[[ Given records open ]]

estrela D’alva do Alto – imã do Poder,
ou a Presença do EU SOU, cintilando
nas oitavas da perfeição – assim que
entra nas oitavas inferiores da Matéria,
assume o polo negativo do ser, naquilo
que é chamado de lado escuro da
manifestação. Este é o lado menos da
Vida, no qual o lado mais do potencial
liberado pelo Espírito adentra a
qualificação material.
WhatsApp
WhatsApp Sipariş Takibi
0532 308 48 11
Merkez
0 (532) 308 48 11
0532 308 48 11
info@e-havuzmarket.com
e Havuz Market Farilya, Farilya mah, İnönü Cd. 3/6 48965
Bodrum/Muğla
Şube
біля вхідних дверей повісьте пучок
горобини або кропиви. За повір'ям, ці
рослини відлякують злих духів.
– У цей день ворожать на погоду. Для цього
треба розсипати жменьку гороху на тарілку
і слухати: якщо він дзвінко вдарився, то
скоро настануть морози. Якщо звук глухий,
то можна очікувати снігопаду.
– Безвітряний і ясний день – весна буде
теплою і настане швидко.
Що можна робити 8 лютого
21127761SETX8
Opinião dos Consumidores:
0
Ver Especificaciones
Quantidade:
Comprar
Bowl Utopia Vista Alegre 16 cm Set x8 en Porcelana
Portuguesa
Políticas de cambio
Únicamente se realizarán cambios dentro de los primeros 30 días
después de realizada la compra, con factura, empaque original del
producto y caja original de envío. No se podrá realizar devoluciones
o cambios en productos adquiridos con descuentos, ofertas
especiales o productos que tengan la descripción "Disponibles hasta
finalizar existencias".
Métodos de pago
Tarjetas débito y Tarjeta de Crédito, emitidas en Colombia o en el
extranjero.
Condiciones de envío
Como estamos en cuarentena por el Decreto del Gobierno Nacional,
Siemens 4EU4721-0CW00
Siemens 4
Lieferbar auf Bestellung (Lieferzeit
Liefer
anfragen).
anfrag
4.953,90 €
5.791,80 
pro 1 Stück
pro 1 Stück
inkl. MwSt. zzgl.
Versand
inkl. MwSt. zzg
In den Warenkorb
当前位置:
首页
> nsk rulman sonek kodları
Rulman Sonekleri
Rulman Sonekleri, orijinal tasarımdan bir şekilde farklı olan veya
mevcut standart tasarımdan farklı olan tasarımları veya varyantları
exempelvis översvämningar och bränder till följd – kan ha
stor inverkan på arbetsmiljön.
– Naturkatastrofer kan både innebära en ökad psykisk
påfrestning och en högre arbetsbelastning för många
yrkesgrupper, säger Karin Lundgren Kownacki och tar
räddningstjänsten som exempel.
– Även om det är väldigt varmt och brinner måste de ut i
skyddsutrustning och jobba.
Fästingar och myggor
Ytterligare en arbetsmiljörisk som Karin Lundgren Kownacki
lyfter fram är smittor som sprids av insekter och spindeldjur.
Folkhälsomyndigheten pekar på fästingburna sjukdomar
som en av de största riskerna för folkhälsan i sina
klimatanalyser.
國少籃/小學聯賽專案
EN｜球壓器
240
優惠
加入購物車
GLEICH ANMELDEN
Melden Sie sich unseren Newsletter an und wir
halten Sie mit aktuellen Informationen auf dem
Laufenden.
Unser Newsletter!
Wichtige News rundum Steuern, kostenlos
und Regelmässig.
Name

[[ Given records closed ]]

(What needs to be done): Copy out everything in the records from the very first line down to the line containing "погоду. Для цього", including both ends, keeping every line word for word.

(Response to the task):
estrela D’alva do Alto – imã do Poder,
ou a Presença do EU SOU, cintilando
nas oitavas da perfeição – assim que
entra nas oitavas inferiores da Matéria,
assume o polo negativo do ser, naquilo
que é chamado de lado escuro da
manifestação. Este é o lado menos da
Vida, no qual o lado mais do potencial
liberado pelo Espírito adentra a
qualificação material.
WhatsApp
WhatsApp Sipariş Takibi
0532 308 48 11
Merkez
0 (532) 308 48 11
0532 308 48 11
info@e-havuzmarket.com
e Havuz Market Farilya, Farilya mah, İnönü Cd. 3/6 48965
Bodrum/Muğla
Şube
біля вхідних дверей повісьте пучок
горобини або кропиви. За повір'ям, ці
рослини відлякують злих духів.
– У цей день ворожать на погоду. Для цього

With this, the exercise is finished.